_TEXTE FOURNI_.
◇ ◇ ◇

00:14 Alors, sous quelle forme, vous allez me dire ?
00:16 - Alors, oui. Je vais vous dire d'abord, c'est un échec, c'est une défaite terrible. Pas la sienne, bien sûr.
00:21 Personne n'est en droit de juger ce chef d'établissement pour avoir préféré jeter l'éponge.
00:26 Il l'a expliqué dans un message à ses collègues, révélé par nos confrères de l'Humanité.
00:30 « J'ai finalement pris la décision, écrit-il, de quitter mes fonctions de proviseur, par sécurité, pour moi et pour l'établissement. »
00:37 Alors, je le disais, c'est sa liberté. Évidemment, qui peut dire comment il aurait réagi en pareille situation ?
00:41 Je rappelle très brièvement les faits. Une altercation avec une jeune fille voilée à laquelle il avait demandé de retirer son voile dans la cour de l'établissement,
00:49 qui lui a valu des accusations de racisme, d'islamophobie et des menaces de mort sur les réseaux sociaux.
00:55 On a retrouvé d'ailleurs les auteurs de ces menaces.
00:57 Oui, deux interpellations, une en Normandie où l'auteur présumé a été finalement relaxé, et puis l'un d'eux en région parisienne qui sera jugé à Paris le 21 avril.
01:05 Mais vous dites « ce n'est pas sa défaite », mais c'est la défaite de qui ? Vous voulez dire qu'on l'a poussée à partir ?
01:13 Non, je veux dire que c'est la défaite de tout le monde. Et je vais commencer par les grands mots. C'est une défaite de la République tout entière.

◇ ◇ ◇

_DOCUMENTS SOURCES_.
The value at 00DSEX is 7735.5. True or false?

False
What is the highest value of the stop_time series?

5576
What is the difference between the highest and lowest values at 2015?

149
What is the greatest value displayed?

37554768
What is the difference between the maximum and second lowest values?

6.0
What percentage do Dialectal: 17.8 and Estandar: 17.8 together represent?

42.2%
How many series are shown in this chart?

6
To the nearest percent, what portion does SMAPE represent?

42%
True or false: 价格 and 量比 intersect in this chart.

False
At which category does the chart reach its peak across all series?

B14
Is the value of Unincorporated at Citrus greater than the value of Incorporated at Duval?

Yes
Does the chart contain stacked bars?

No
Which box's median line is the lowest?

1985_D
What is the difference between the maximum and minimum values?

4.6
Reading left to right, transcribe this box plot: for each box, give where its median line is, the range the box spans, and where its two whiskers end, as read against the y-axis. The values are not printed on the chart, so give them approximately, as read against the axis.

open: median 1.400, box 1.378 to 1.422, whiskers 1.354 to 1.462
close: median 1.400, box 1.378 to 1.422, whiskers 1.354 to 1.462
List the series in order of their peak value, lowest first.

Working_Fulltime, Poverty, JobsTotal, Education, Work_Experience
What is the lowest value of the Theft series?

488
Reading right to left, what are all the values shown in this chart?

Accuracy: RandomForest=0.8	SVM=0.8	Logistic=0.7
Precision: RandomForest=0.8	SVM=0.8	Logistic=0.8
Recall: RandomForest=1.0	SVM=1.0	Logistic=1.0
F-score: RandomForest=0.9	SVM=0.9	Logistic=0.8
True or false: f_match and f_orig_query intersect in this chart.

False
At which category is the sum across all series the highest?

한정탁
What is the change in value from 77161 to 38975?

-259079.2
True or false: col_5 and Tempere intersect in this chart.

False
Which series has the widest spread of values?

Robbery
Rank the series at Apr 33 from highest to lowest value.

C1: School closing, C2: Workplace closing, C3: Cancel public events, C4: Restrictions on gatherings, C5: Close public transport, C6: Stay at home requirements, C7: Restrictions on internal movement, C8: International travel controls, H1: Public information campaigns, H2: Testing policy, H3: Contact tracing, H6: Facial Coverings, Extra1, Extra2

◇ ◇ ◇

_EXERCICES_.
a: Recopiez le passage du texte sur la démission du proviseur en commençant par « 00:55 On a retrouvé » et en continuant jusqu'à « le 21 avril. ».
b: Relevez tous les lieux géographiques mentionnés dans le texte sur la démission du proviseur.

_CORRIGÉ_.
a:
00:55 On a retrouvé d'ailleurs les auteurs de ces menaces.
00:57 Oui, deux interpellations, une en Normandie où l'auteur présumé a été finalement relaxé, et puis l'un d'eux en région parisienne qui sera jugé à Paris le 21 avril.

b:
- la Normandie
- la région parisienne
- Paris